**SELECTED EXCERPT**
────────────────────

Linked to famous names but now demolished
The 'ancient' Hethel Hall - under Branthwaytes & Beevors
It is not known for how long Hethel had a Hall, or who built the oldest known Hall. An 18th Century estate map in the Norfolk Records Office (NRO RQG 127, 488 X 5) shows a large house with formal gardens and a lake (possibly once a moat) in a deer park surrounded by a fence. On the western boundary is Hethel Wood - an area of ancient semi-natural woodland with a series of rides. The whole estate seems to have occupied 1730 acres (700 hectares).
By the time this estate existed, the land was owned by the Branthwaytes who may well have had the house built and the garden and estate aid out. In 1750, Elizabeth, daughter of Miles Branthwayte, married Sir Thomas Beevor and despite her father's opposition to the marriage they did inherit the Hall. On Sir Thomas's death in 1814, the estate passed to his son, also Thomas, and then on his death in 1820 to his son, Thomas Branthwayte Beevor, Bt. Kelly's Directories state that the old Hall was pulled down in 1825, but this seems too early because according to the particulars of its sale in 1828, Sir Thomas had 'expended a very considerable sum in altering and improving it'. [NRO HET 62, 169 X 2]. It is described as 'in every way fit for the accommodation of a family of the first respectability'.
Interestingly, I am told that the lane that runs from Ketteringham to East Carleton known now as St Thomas's Lane was originally Sir Thomas's Lane from the Beevor residents of Hethel Hall!
The Victorian Hethel Hall - under Guerney Calvert and Boileau
In 1828 the estate was sold to Hudson Gurney of Keswick Hall, who was more interested in the land than the Hall. This was sold again, with a much smaller area of parkland, in the 1830s to Samuel Calvert. He is the owner who seems to have demolished much or all of the old Hall and built a new (and smaller) one, though we are unsure exactly when. In 1835 he leased Hethel Hall (presumably the newly-built one) to Rev William Wyatt Andrew, Rector of Ketteringham, and his wife Ellen. Ketteringham was a neighbouring parish that did not have its own Rectory. In 1840 Hethel Hall was described as 'recently erected with white brick upon the site of the Ancient Hall' and came with 199 acres of land of which 61 acres was parkland'. [NRO SPE 98, 315 X 5 + tithe map NRO DN/TA 597].

────────────────────

**RECORDS SHOWN**

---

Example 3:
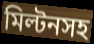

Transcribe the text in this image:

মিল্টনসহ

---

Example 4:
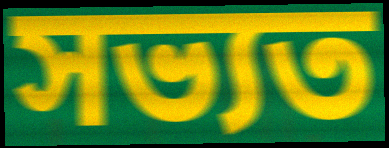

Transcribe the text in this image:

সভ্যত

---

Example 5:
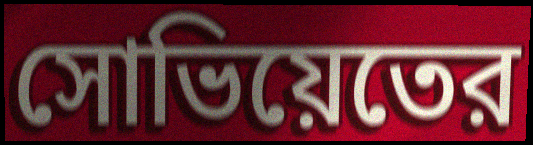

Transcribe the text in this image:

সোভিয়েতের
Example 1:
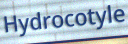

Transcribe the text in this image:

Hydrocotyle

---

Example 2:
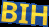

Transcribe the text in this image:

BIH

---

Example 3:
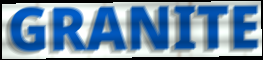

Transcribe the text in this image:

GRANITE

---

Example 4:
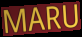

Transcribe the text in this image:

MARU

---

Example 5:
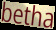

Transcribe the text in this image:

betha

────────────────────

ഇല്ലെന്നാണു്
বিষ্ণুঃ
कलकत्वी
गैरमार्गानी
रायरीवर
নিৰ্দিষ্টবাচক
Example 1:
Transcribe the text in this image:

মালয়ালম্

────────────────────

**EXERCISE TASKS**
**A.** Please translate this sentence from the Hethel Hall history into French: "Ketteringham was a neighbouring parish that did not have its own Rectory."
**B.** Resume the account of Hethel Hall's history from the point where it stops.

**IN RESPONSE**
**A.** Ketteringham était une paroisse voisine qui n'avait pas son propre presbytère.

**B.**
Hethel Hall on an Ordnance Survey large-scale map c.1890
Hethel Hall was then bought by Sir John Boileau (1794-1869) who had acquired Ketteringham Hall in 1836 - with the Rector still in residence. But the Squire and the Clergyman were at loggerheads, as recounted in Owen Chadwick's 'A Victorian Miniature' (Hodder & Stoughton, London, 1960; reprinted by CUP, Cambridge, 1991). Although Rev Andrew offered to buy the house for £3,300 in 1841 [NRO SPE 113, 315 X S], Sir John did not want him on his doorstep, so the Rector had to move out. Almost immediately, Rev Frederick Bickmore, tutor to the Boileau children, moved in with his wife who had been the children's governess. He is listed as the occupier in White's 1845 Directory of Norfolk, and was still living there in 1856 (Craven's Commercial Directory of Norfolk). For a while he ran a small prep school for the younger sons of Sir John Boileau and other gentry and was successful in getting many of his students into Eton. After they left, the Hall was occupied by members of the Boileau family or staff or rented out to tenants and suffered periods when it was left empty. (Photo below dated 1879)
Later Occupants from Directories:
1869 Kelly's Post Office Directory of Norfolk & Suffolk - occupant of Hethel Hall is Col. G W Boileau, JP.
1877 Harrod's Directory of Norfolk & Lowestoft - occupied by Mrs Louisa Pratt
1883 White's Historical Directory has an entry for Hethel but no mention of the Hall
1892 Kelly's Directory of Norfolk - unoccupied; owned by Sir Francis George Manningham Boileau, bart
1896 Kelly's Directory of Norfolk - occupied by Robert Stuart esq.
1904 & 1908 Kelly's Directory, Norfolk - occupied by Major-General Edward Draper Elliott, RA (also Naval & Military Club, London, SW); the Hall is the property of Sir M C Boileau, bart
1912 Kelly's Directory of Norfolk - occupied by Capt. Frederic Godfrey Bird RN (also United Services Club) - who had retired from a distinguished career in the Navy, was recalled to serve in World War 1 and is commemorated on the Hethel War Memorial.
1922 Kelly's Directory - occupied by Walter C Stanton Esq, the Hall being the property of Sir Maurice Boileau, bart., DL, JP.
Mr Stanton seems to have lived there throughout the 1920s and an Inventory of 1929 describes the house.... [NRO MC 791/1, 795 X 7].
The Beginning of the End
Much of the estate was incorporated into the USAAAF airfield from 1943 to 1945, but the HQ was at the larger Ketteringham Hall rather than Hethel Hall, which was either deemed too small, too dilapidated or too near the base to be secure. Although 'off limits' for the Americans and later air force units, and for the civilian housing that took over the site after the war, the Hall seems to have fallen into ruin and was finally demolished around 1952. All that remains now is part of the lake / moat and some low mounds in a field.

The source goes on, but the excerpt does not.